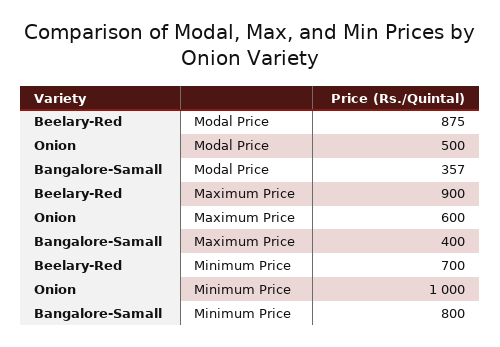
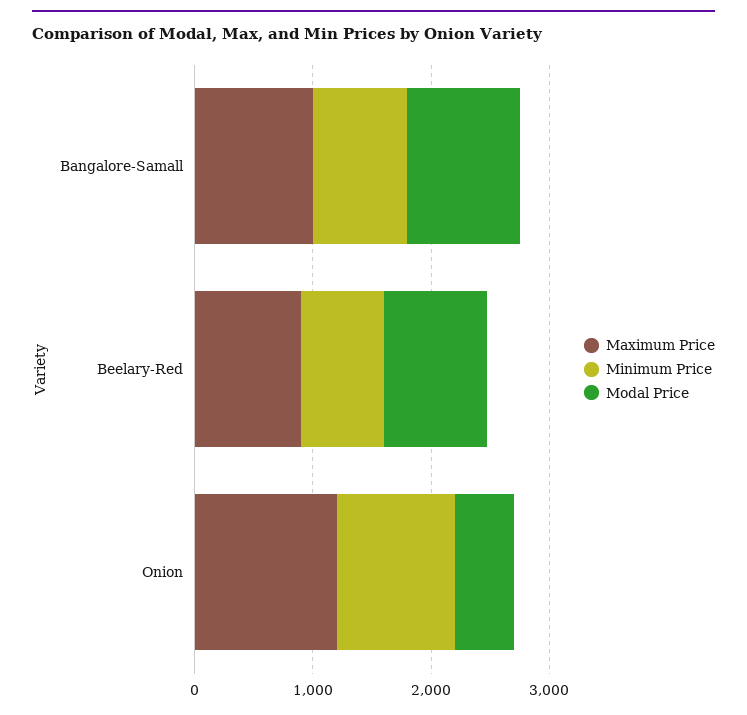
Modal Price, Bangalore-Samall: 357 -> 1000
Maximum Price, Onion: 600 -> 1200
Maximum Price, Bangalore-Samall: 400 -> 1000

---

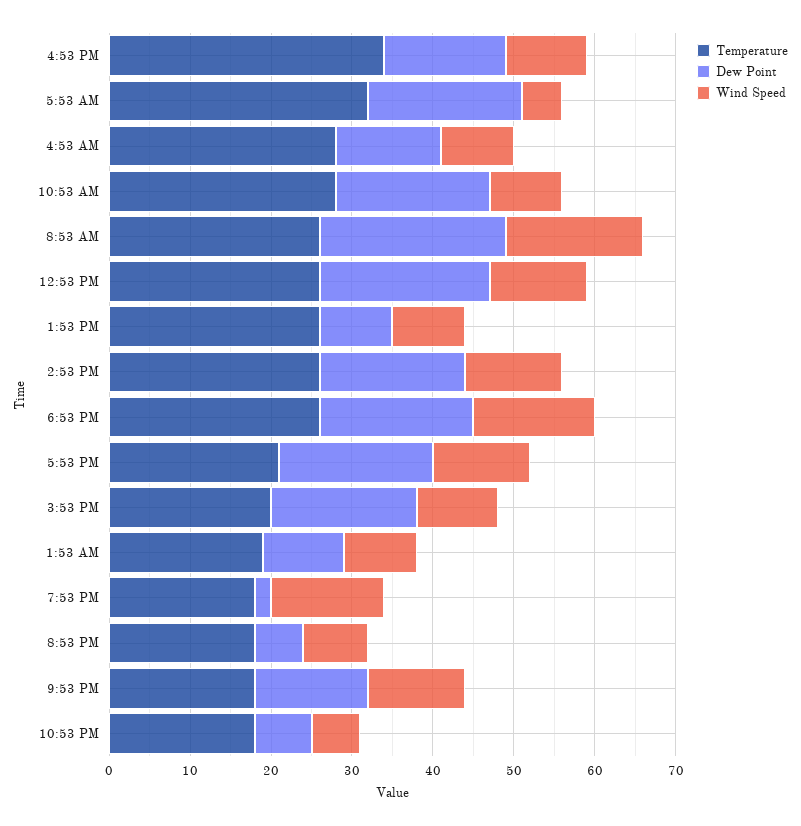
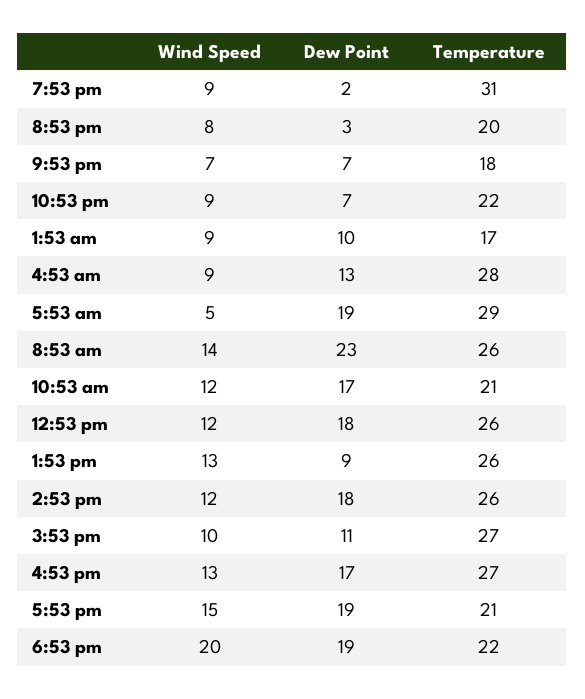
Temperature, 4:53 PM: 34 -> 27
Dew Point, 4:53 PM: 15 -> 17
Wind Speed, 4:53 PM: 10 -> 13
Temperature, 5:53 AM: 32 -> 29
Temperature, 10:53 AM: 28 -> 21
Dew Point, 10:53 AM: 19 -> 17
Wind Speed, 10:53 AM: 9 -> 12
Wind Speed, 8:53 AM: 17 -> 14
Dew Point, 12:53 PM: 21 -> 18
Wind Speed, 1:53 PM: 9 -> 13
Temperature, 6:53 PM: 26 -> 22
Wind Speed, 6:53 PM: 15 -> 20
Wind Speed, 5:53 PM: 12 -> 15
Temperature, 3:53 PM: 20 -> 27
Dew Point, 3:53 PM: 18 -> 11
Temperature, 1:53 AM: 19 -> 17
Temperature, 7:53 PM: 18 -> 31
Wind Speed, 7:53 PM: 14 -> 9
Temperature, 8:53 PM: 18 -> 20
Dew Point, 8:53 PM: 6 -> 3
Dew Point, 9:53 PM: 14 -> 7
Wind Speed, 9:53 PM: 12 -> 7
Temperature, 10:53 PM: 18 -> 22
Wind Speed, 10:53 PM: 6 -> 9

---

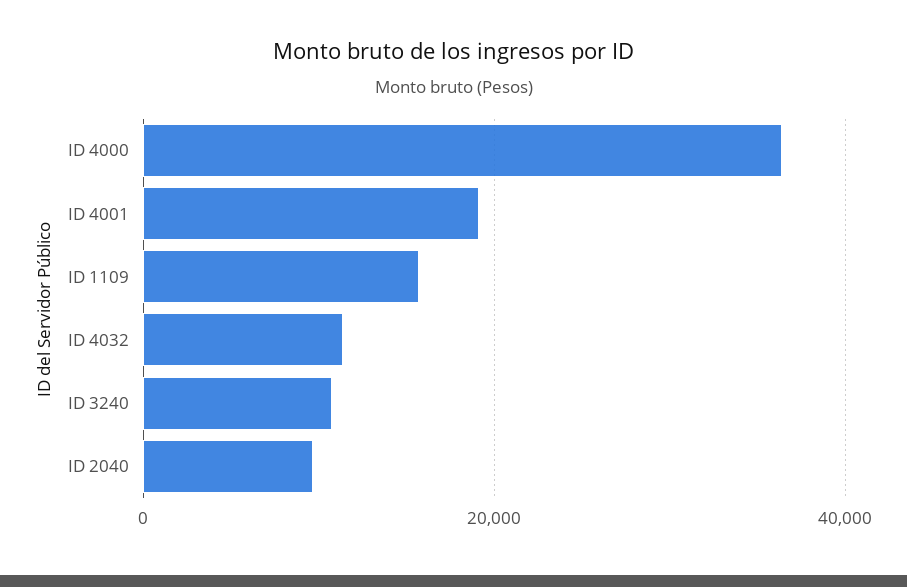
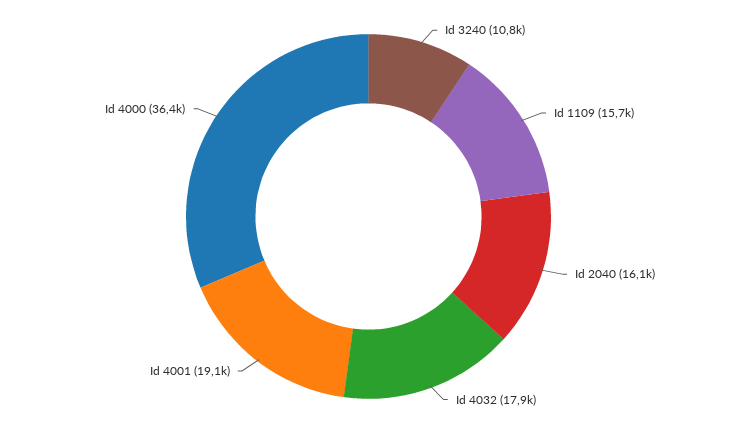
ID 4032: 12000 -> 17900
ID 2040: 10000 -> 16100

● **What the task requires**
The reply should consist solely of the lines above from the one that has "Modal Price, Bangalore-Samall: 357 -> 1000" through the one that has "Maximum Price, Bangalore-Samall: 400 -> 1000", reproduced exactly.

● **Your response**
Modal Price, Bangalore-Samall: 357 -> 1000
Maximum Price, Onion: 600 -> 1200
Maximum Price, Bangalore-Samall: 400 -> 1000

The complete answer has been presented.